The digital trap: short-termism and its costs
Perhaps the most sobering part of the Creative Dividend is its analysis of short-termism. Digital media have made advertising measurable in real time. This has encouraged marketers to optimise for immediate indicators. But the data show that the more a case study emphasises short-term metrics, the less likely it is to report profit.
The industry has confused what is easy to measure with what is meaningful. Clicks, conversions and impressions may comfort managers, but they rarely shift market share. By contrast, the brand effects that build penetration and loyalty are harder to track daily, but far more valuable over years.
The Creative Dividend checklist
System1 and Effie distilled their findings into a practical checklist:
Start with diagnosis: use tools to understand memory structures.
Commit to emotion: aim for entertainment, not explanation.
Codify with discipline: use logo plus three brand codes, shown at least seven times.
Run broad and long: maintain campaigns for at least three years.
Choose super touchpoints: TV, radio, outdoor, PR, direct mail.
Report business outcomes: focus on profit, revenue, penetration, loyalty.
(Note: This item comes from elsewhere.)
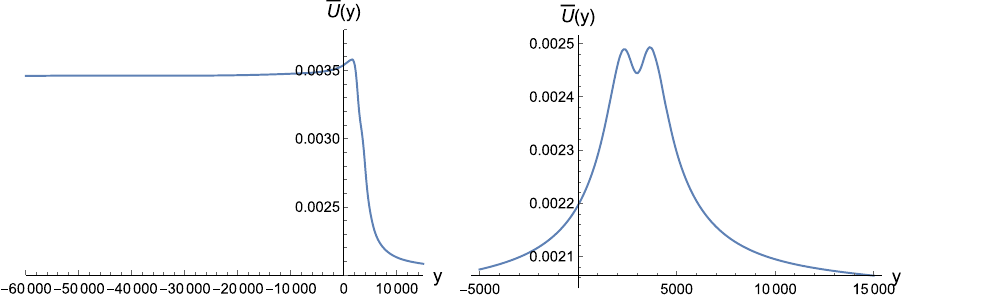
Fig. 1 There are two types of the effective potentials (in the tortoise function with a bump on the top. The right has ω = 0 . 0496 and the coordinate). For example, we fix parameters ( m p , q 1 , q 2 ,(cid:11), Q 1 , Q 2 ) = potential has double peaks. It is the latter volcano-shaped potential that ( 0 . 045 , 0 . 025 , 0 . 025 , 1 , 1 , 100 ) and ( N , N ) = ( 2 , 2 ) . The left panel gives rise to unstable QNMs 1 2 has ω = 0 . 0598 and the potential has a single peak. It is like a step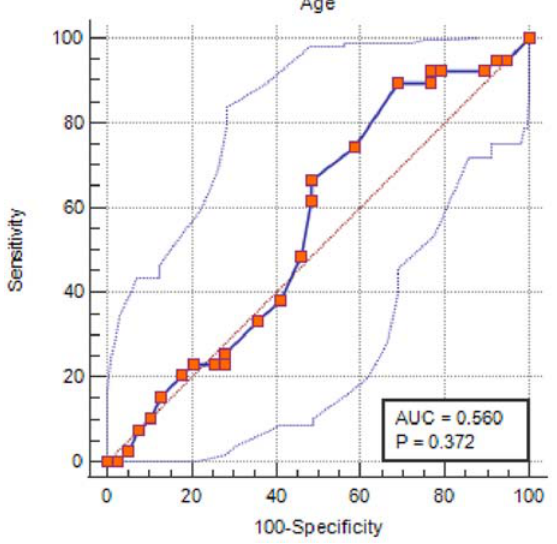
Figure 1. The area under curve (AUC) needed to be at least 0.80 p value lower than 0.05. However, as we can see in the graph, this was not the situation (0.56 vs. p = 0.37).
Build creative confidence: train teams in market orientation, not dashboards.
The broader lesson
The Creative Dividend is not a revolutionary theory but a return to fundamentals, supported by unusually robust evidence. It shows that despite technological change, the rules of effective advertising remain remarkably consistent. Emotion drives effectiveness, branding ensures attribution, and consistency compounds returns.
The real problem facing the industry is not that consumers dislike ads, but that too many ads are not worth liking. The fix is straightforward: entertain, brand clearly, and hold campaigns long enough to let memory do its work. In this light, creativity is not the risky option. It is the only safe one.